Friday, October 9, 2015

Peggy Noonan Nails It In Latest Column: Shows of Strength From Trump and Putin

THIS IS A TERRIFIC PIECE BY NOONAN and well worth a read to the very end. Whatever you think of Trump and Putin,  both comport themselves as strong leaders.  And there's a definite attraction to that that can't be denied or taken away:

By Peggy Noonan Oct. 8,  THOUGHTS ON TWO STRONGMEN @ WSJ:

 Donald Trump has entered his second act. His polls, sometimes characterized as weakening, are in fact strong. As Bloomberg’s John Heilemann said on “Morning Joe,” if Jeb Bush had Mr. Trump’s numbers everyone would declare the race over.

This week Quinnipiac had Mr. Trump solidly leading his GOP rivals in Florida, Ohio and Pennsylvania. A national poll from Reuters/Ipsos had Mr. Trump in the lead with 31%, followed by Ben Carson with 17%. Public Policy Polling had Mr. Trump holding steady nationwide since late August, coming in first at 27%. His support is ideologically broad—35% of tea-party voters and 29% of moderates, according to PPP.

He did better among younger voters and among men (31%) than women (23%). Clever people once said of George H.W. Bush that he reminded women of their first husbands. I never thought so, but Mr. Trump would remind some women of a blustery first husband, or a loudmouth uncle holding forth at Thanksgiving while hogging the sweet potatoes. He continues with high negatives. But for all the dopey, damaging dramas he’s gotten himself into the past few months he’s maintained his position.

Imagine if he’d been disciplined.

The first act was “I’m Here and I’m Yuge.” Now Act II: “I Mean It and I’m Staying.”

He has unveiled a tax plan and come forward as a family man with a seven-page spread in People. He’s emerged as a noninterventionist on the Mideast—“Russia wants to get rid of ISIS. We want to get rid of ISIS. . . . Let them get rid of ISIS. What the hell do we care?” He apparently has decided to stop certain media wars.

To me the virtue of his tax plan is that I can understand it. A friend said, “It’s a total rip-off of Jeb’s plan!” It probably is. But Trump explained Trump’s plan, so people paid attention, and Jeb explained Jeb’s, so they didn’t. Mr. Trump’s economic policies seem to come from indignation—the poor need a break, the rich have a racket. Jeb’s seem to come from a desire for good government. In the current climate indignation beats good government every time.

Human pose keypoint records
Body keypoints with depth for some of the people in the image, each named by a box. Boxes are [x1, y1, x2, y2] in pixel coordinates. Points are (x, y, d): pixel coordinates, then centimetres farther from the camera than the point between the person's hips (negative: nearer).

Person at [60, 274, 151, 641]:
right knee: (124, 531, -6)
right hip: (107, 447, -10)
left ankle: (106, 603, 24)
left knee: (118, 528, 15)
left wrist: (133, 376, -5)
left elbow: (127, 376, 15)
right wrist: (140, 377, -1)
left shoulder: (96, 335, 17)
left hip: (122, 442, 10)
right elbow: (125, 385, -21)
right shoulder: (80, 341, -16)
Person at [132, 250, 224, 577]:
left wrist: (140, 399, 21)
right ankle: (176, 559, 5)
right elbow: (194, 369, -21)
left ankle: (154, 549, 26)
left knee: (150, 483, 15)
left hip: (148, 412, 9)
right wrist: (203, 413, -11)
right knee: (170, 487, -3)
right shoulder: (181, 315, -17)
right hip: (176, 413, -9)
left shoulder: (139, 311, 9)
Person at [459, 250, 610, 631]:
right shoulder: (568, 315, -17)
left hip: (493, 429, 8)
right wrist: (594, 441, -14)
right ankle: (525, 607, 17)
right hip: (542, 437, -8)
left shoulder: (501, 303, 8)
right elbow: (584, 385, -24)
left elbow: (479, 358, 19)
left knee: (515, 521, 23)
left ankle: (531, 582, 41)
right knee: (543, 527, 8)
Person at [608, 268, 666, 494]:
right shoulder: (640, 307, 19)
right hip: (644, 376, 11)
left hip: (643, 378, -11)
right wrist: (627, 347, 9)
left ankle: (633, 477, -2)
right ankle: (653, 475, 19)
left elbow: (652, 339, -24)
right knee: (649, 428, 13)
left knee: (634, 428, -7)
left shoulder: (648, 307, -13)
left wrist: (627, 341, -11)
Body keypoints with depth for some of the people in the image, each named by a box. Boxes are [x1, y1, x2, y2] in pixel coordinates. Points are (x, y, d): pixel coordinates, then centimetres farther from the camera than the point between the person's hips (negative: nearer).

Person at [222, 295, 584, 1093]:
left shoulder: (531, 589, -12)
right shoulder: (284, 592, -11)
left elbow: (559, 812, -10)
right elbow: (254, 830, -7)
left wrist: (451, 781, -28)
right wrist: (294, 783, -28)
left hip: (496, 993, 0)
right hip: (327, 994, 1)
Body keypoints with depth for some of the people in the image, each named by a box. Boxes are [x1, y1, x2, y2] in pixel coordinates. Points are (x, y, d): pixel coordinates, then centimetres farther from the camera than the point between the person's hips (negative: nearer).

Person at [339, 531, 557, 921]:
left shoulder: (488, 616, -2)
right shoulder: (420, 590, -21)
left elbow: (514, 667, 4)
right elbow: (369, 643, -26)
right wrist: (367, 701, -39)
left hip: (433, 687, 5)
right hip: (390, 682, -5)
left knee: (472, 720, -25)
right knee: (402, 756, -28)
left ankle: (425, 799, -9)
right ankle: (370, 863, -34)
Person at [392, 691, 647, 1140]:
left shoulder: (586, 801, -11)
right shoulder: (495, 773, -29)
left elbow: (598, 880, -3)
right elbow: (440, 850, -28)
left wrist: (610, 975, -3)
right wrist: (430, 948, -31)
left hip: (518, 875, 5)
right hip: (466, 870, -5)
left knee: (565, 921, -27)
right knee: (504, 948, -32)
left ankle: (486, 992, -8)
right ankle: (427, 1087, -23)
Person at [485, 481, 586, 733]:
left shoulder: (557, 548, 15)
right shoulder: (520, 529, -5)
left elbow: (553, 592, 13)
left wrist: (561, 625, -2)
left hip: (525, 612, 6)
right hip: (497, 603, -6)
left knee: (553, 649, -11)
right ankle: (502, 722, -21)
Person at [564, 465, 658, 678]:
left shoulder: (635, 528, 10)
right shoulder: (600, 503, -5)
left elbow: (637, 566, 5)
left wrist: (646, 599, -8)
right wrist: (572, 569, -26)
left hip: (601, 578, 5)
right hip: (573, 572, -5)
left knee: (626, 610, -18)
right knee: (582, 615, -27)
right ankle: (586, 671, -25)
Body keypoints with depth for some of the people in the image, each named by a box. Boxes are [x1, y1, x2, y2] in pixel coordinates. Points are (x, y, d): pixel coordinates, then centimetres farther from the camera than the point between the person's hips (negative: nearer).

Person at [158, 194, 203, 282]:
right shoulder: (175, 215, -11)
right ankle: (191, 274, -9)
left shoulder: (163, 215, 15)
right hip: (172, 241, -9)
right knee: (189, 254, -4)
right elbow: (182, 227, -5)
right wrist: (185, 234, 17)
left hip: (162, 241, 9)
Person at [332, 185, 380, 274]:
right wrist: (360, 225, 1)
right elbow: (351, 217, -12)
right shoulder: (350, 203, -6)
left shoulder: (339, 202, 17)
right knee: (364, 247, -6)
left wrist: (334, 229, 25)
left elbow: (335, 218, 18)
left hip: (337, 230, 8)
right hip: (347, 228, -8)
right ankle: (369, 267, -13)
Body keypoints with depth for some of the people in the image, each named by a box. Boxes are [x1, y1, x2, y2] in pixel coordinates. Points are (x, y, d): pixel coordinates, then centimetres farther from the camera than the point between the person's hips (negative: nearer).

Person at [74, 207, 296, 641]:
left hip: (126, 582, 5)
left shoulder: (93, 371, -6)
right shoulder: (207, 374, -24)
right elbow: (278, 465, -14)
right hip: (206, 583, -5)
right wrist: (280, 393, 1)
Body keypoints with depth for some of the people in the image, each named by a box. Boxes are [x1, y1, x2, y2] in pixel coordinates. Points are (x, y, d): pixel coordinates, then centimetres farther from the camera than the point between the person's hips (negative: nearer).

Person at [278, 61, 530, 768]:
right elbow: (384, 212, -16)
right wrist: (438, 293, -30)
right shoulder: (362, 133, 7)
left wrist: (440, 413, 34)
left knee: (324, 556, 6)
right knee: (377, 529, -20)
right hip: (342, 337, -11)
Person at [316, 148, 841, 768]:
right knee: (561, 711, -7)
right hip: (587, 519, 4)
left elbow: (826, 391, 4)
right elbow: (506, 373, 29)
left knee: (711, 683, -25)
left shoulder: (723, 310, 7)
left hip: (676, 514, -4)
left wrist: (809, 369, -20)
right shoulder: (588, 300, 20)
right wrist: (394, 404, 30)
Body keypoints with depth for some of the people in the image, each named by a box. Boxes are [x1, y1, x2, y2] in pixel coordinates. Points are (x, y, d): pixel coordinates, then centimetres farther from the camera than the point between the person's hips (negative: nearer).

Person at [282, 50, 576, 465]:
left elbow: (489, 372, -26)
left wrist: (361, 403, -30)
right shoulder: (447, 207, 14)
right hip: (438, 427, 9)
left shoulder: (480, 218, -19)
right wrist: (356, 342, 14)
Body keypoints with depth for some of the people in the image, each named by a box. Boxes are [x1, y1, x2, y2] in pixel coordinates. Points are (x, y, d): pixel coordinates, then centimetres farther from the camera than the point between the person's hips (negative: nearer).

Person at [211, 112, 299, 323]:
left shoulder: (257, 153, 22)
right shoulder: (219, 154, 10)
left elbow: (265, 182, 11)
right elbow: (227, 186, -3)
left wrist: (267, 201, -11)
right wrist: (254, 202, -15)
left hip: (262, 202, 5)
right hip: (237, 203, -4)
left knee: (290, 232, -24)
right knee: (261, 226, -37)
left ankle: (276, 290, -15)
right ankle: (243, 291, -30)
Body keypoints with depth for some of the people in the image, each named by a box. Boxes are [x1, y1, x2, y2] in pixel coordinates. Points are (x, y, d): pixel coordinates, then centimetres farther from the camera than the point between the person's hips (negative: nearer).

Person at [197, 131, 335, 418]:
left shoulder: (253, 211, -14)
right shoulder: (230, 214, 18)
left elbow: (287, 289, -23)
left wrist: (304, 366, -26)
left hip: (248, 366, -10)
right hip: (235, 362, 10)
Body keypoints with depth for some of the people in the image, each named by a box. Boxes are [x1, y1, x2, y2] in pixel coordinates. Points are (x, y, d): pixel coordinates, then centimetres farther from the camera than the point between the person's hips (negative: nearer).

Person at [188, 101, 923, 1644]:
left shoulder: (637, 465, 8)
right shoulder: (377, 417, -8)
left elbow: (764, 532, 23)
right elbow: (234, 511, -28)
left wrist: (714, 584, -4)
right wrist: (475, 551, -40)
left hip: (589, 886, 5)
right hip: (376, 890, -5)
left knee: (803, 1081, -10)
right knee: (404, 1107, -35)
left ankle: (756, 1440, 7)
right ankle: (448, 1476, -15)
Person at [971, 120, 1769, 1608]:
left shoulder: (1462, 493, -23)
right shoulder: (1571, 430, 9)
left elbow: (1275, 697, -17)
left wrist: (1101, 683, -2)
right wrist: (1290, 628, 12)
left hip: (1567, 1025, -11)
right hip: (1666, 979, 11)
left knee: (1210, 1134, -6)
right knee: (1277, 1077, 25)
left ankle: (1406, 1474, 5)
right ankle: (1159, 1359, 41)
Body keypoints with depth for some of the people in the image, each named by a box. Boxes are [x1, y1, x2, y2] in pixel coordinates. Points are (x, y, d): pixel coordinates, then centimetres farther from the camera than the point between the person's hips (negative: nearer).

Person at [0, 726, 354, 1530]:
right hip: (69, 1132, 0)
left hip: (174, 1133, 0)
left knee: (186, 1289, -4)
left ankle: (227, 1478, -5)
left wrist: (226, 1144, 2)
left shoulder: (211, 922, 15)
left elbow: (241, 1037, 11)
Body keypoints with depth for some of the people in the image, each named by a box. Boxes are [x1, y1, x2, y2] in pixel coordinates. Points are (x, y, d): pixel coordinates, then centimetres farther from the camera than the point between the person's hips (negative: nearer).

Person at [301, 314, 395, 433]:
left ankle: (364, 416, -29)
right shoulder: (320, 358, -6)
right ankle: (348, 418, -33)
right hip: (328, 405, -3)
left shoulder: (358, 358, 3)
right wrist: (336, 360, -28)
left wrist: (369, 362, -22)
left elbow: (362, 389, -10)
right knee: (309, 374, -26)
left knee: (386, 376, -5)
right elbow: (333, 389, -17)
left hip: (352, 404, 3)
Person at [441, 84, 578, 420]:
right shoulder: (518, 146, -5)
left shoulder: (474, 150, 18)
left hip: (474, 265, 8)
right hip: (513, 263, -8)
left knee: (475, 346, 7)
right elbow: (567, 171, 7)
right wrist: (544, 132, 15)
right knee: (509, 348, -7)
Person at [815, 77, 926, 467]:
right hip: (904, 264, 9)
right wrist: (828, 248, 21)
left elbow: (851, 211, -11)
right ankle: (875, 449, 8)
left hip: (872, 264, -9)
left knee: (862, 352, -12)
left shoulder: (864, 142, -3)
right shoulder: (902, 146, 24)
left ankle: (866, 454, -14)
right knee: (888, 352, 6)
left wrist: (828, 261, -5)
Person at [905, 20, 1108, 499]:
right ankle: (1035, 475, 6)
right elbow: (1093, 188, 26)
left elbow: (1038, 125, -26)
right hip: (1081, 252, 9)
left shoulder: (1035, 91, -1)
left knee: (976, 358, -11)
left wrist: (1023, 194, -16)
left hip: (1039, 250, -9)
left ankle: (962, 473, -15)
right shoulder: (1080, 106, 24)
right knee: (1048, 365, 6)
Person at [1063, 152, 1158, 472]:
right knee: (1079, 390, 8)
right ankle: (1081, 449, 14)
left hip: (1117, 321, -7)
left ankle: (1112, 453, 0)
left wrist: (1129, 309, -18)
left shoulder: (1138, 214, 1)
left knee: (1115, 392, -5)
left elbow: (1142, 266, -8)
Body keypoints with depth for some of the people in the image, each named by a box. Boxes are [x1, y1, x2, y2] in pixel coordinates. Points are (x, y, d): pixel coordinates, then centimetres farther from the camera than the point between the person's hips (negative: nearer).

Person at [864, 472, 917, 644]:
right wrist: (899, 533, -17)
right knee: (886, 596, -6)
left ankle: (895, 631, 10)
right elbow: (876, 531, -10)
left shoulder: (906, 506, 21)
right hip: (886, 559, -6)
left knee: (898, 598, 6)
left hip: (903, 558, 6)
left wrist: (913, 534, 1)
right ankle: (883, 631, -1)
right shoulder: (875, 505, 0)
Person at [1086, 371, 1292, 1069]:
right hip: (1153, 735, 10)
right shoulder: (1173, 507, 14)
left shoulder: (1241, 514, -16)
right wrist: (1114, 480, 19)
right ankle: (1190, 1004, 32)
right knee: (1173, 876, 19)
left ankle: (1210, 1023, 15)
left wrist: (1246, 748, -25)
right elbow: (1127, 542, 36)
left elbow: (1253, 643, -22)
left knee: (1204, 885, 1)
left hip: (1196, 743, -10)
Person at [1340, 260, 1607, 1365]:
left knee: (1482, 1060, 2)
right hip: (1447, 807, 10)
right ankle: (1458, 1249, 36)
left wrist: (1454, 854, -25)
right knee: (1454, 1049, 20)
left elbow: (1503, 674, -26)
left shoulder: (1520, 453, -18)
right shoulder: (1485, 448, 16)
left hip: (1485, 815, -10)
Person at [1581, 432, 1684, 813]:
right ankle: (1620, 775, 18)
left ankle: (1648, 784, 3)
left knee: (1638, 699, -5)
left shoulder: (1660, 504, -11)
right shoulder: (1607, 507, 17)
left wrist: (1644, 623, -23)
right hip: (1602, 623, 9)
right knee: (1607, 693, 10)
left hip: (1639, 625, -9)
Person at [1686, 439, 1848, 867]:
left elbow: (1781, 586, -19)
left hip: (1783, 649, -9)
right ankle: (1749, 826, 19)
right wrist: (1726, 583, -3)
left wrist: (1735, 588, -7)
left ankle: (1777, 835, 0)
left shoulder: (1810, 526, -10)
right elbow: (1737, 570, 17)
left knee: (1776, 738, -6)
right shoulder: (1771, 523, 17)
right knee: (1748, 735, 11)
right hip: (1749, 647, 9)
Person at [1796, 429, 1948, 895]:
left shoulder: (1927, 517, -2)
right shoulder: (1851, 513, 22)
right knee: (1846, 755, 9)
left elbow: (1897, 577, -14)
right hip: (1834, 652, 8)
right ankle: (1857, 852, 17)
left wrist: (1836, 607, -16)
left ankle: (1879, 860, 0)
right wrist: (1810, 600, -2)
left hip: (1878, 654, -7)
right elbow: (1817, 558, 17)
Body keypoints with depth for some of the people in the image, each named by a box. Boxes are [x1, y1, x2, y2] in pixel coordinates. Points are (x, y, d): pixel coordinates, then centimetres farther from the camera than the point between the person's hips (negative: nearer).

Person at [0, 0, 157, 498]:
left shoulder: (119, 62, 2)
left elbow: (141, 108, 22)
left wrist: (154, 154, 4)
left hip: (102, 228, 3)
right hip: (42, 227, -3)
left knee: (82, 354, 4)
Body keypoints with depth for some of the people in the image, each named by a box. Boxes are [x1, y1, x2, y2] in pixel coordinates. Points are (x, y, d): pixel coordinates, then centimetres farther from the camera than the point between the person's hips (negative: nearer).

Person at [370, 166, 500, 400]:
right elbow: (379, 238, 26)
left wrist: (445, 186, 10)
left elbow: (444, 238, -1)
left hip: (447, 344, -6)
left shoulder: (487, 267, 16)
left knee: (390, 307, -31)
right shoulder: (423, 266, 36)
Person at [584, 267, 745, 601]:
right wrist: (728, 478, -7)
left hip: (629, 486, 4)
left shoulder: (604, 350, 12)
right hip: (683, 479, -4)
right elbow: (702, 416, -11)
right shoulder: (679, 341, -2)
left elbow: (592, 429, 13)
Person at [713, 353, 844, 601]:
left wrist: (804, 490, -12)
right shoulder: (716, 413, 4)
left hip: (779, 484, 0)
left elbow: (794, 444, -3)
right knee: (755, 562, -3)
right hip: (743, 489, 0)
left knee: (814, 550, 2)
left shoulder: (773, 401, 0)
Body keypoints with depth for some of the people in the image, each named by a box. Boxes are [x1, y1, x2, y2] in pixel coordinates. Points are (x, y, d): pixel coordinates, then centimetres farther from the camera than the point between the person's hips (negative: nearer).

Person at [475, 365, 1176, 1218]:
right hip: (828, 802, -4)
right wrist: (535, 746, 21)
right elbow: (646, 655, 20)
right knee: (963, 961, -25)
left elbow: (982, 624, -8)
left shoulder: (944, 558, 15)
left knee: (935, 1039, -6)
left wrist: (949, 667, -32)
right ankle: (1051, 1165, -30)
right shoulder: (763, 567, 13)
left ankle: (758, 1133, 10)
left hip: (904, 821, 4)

▸ Requirement 1
Name each person mentioned in the post about Trump and Putin, listing each one only once.
▸ Requirement 2
Write out the passage of the post about Trump and Putin from "This week Quinnipiac" up to and including "according to PPP.".
▸ Requirement 3
Continue the post about Trump and Putin, beginning after its final sentence.

▸ Reply 1
- Peggy Noonan
- Donald Trump
- Vladimir Putin (given as "Putin")
- John Heilemann
- Jeb Bush
- Ben Carson
- George H.W. Bush

▸ Reply 2
This week Quinnipiac had Mr. Trump solidly leading his GOP rivals in Florida, Ohio and Pennsylvania. A national poll from Reuters/Ipsos had Mr. Trump in the lead with 31%, followed by Ben Carson with 17%. Public Policy Polling had Mr. Trump holding steady nationwide since late August, coming in first at 27%. His support is ideologically broad—35% of tea-party voters and 29% of moderates, according to PPP.

▸ Reply 3
 More than any candidate Mr. Trump has to hold on to what he has and grow out—steadily—from there. Everyone has to do that, but he most of all because he has to prove every day that he’s not a passing aberration, a wigged-out expression of voter rage. Here is a mystery question. Mr. Trump has been the Republican front-runner for three months. The first voting, in Iowa, is in just more than three and a half months. If Mr. Trump does well in the early contests—if he retains his lead and it starts to look like he can really win the nomination—then at some point it will come down, sharply, to him versus the party establishment. And that establishment, such as it is, will presumably try to kill him. The question: What will that look like? We’ve never seen that before. What will it be to have a party establishment try to kill the guy who’s No. 1 in that party’s polls?

Maybe they think they’ll have golden oppo, but opposition research doesn’t really work on Mr. Trump, mostly because no one has illusions of probity about him. His supporters don’t think he’s a sweet, sinless businessman. They love it that he’s not. The wisdom now, and it’s not stupid, is that as time passes the field will narrow. More candidates will drop out, voters will begin to coalesce behind other front-runners, and suddenly one of them will be polling at 27% or 32%. Various powers will throw their weight behind front-runner No. 2 or 3 or 4. But this year has reminded us to expect the unexpected. Maybe not enough candidates will drop out to make a difference. Maybe the splintered field stays splintered. How then do you stop Mr. Trump? Maybe—again—only Trump stops Trump

The second strongman is Vladimir Putin of Russia, who made a striking impression in a revealing 100-minute interview with Charlie Rose. It took place last month in Mr. Putin’s residence near Moscow, and ran Sept. 27 on “60 Minutes” and in its entirety on Mr. Rose’s PBS show. I speak frequently to those who know or have met Mr. Putin, and the Rose interview captured the individual the most insightful of them have described.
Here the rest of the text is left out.